▶ [Exercise aim]:
Would you retype the whole listing exactly, leaving its pictures out?

▶ [Dataset content]:
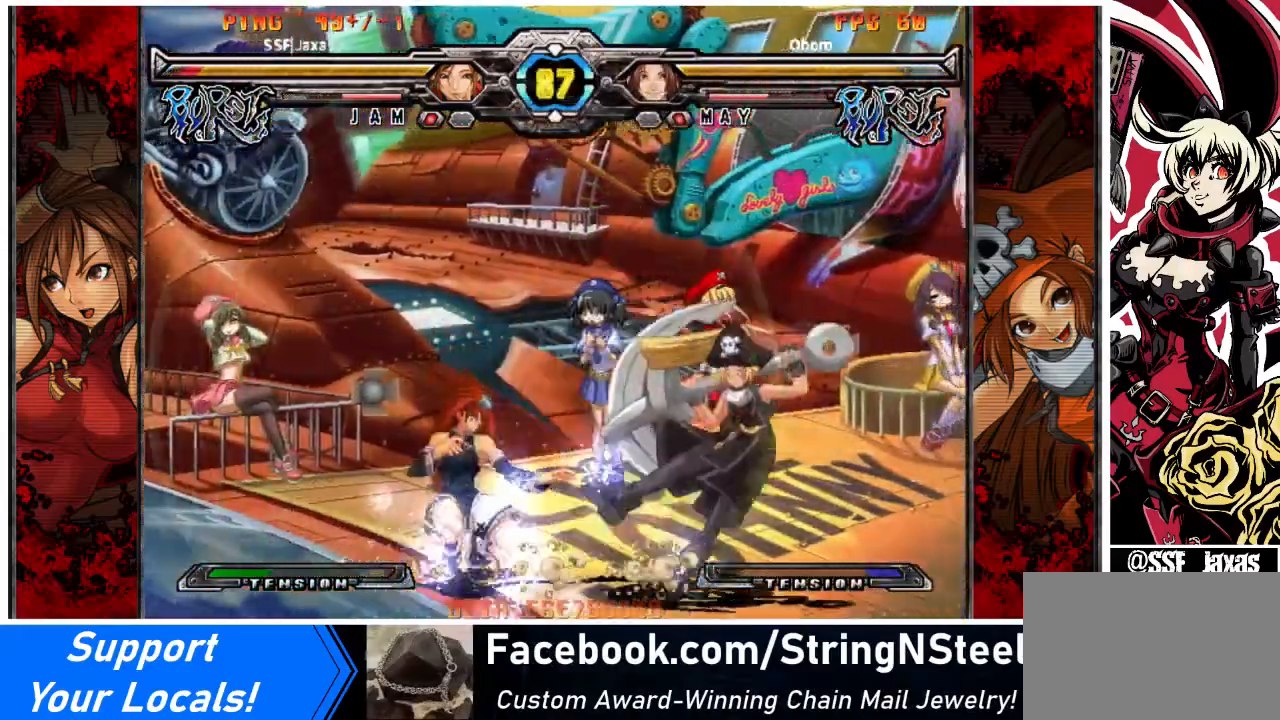
{"buttons": ["DPAD_DOWN", "DPAD_LEFT"], "events": []}
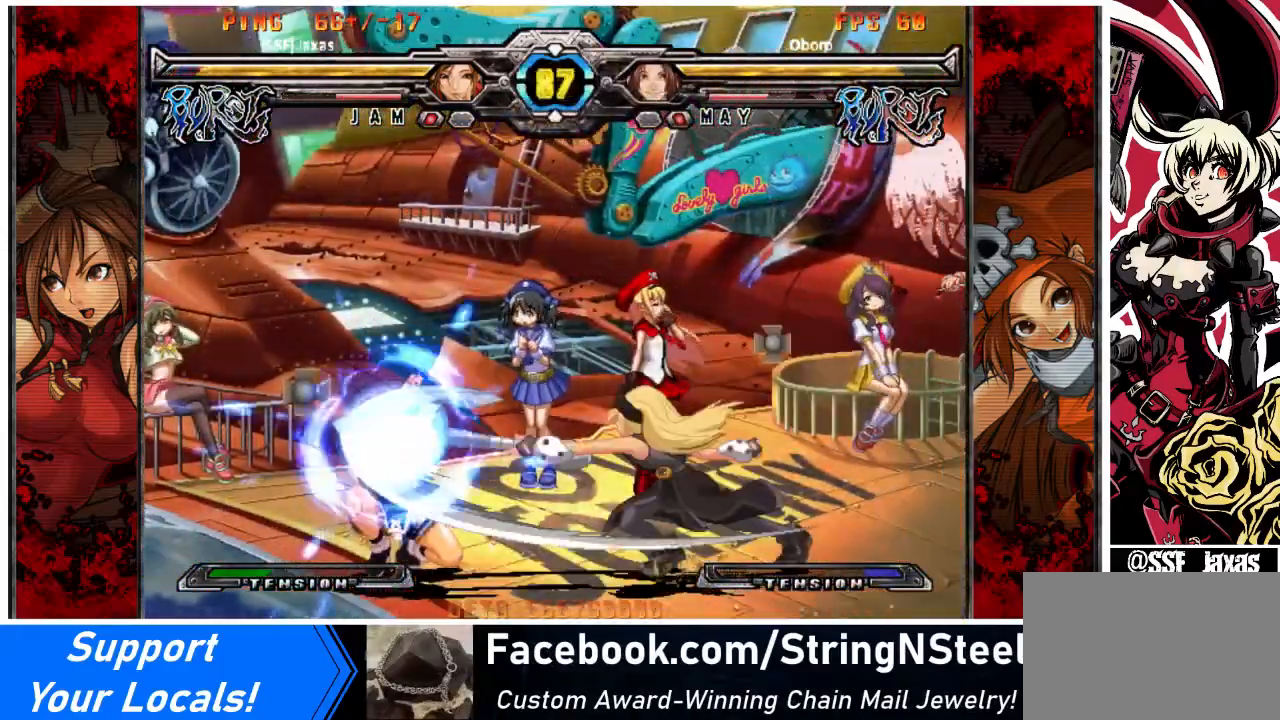
{"buttons": ["DPAD_LEFT"], "events": [[67, "DPAD_DOWN", "up"], [100, "DPAD_LEFT", "up"], [201, "DPAD_RIGHT", "down"], [234, "DPAD_RIGHT", "up"], [301, "DPAD_RIGHT", "down"], [467, "DPAD_RIGHT", "up"], [501, "DPAD_LEFT", "down"]]}
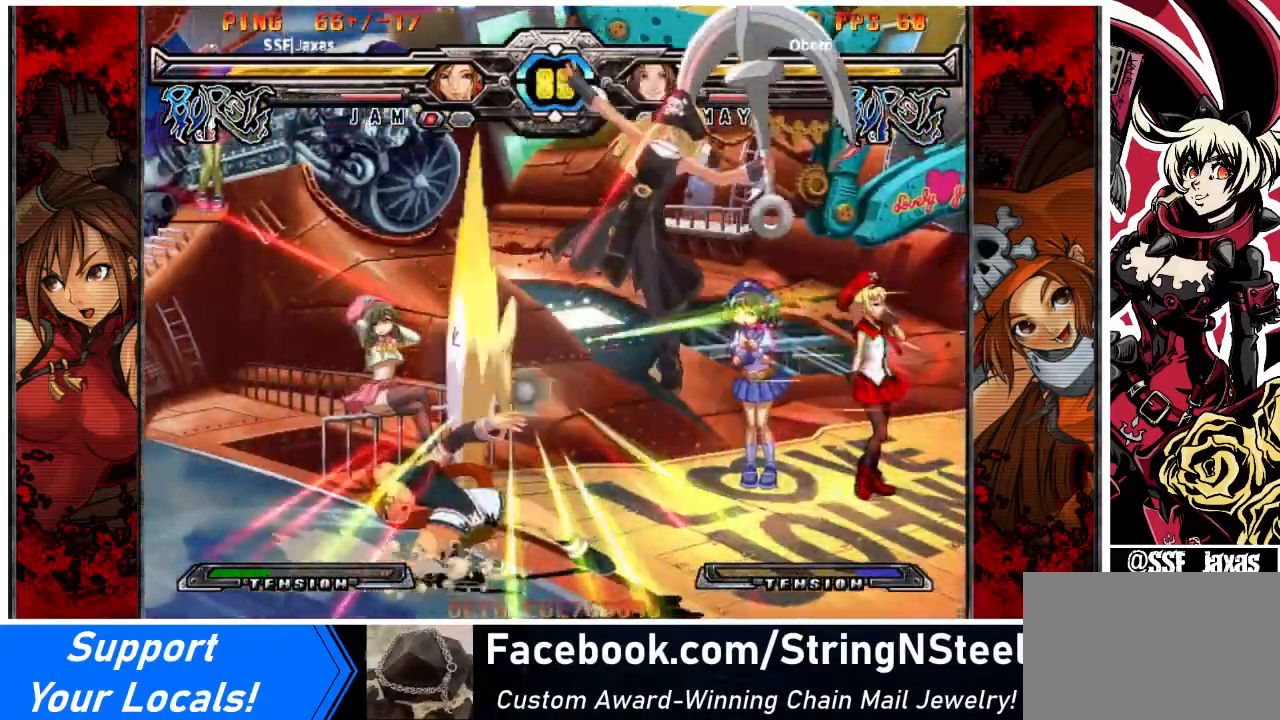
{"buttons": ["DPAD_DOWN", "DPAD_RIGHT"], "events": [[233, "DPAD_LEFT", "up"], [267, "DPAD_RIGHT", "down"], [367, "DPAD_RIGHT", "up"], [400, "DPAD_RIGHT", "down"], [500, "DPAD_DOWN", "down"]]}
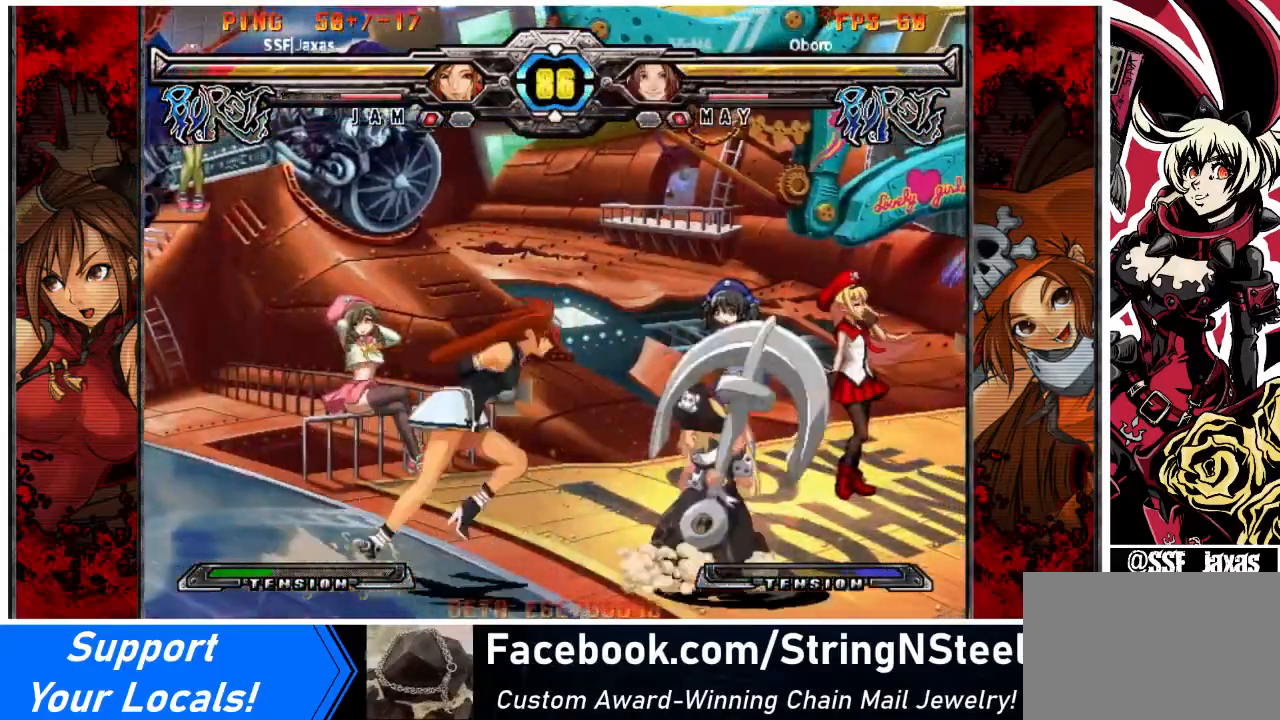
{"buttons": [], "events": [[67, "SQUARE", "down"], [100, "DPAD_RIGHT", "up"], [134, "DPAD_DOWN", "up"], [200, "SQUARE", "up"], [267, "TRIANGLE", "down"], [367, "TRIANGLE", "up"]]}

▶ [Task response]:
{"buttons": ["DPAD_DOWN", "DPAD_LEFT"], "events": []}
{"buttons": ["DPAD_LEFT"], "events": [[67, "DPAD_DOWN", "up"], [100, "DPAD_LEFT", "up"], [201, "DPAD_RIGHT", "down"], [234, "DPAD_RIGHT", "up"], [301, "DPAD_RIGHT", "down"], [467, "DPAD_RIGHT", "up"], [501, "DPAD_LEFT", "down"]]}
{"buttons": ["DPAD_DOWN", "DPAD_RIGHT"], "events": [[233, "DPAD_LEFT", "up"], [267, "DPAD_RIGHT", "down"], [367, "DPAD_RIGHT", "up"], [400, "DPAD_RIGHT", "down"], [500, "DPAD_DOWN", "down"]]}
{"buttons": [], "events": [[67, "SQUARE", "down"], [100, "DPAD_RIGHT", "up"], [134, "DPAD_DOWN", "up"], [200, "SQUARE", "up"], [267, "TRIANGLE", "down"], [367, "TRIANGLE", "up"]]}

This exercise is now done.